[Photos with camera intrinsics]
******************************
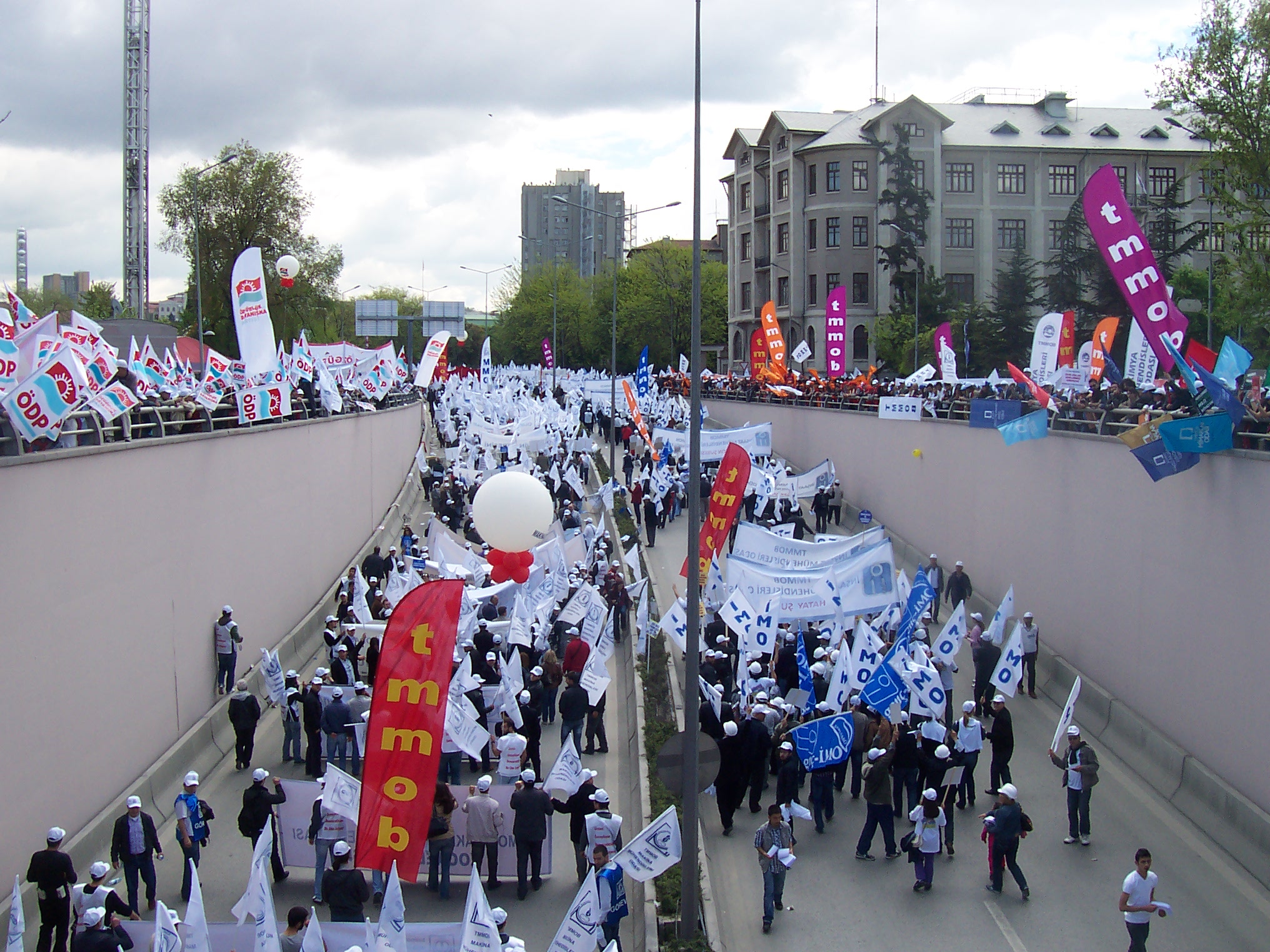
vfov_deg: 38.7
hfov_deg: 50.1
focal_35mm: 37
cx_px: 635
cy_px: 476
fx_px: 1357
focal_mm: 5.6
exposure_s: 1/350
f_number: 5.6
******************************
• **Exercise details**:
Only the lines from the one containing "hfov_deg: 50.1" through the final line above should be duplicated, exactly as they stand.

• **Result**:
hfov_deg: 50.1
focal_35mm: 37
cx_px: 635
cy_px: 476
fx_px: 1357
focal_mm: 5.6
exposure_s: 1/350
f_number: 5.6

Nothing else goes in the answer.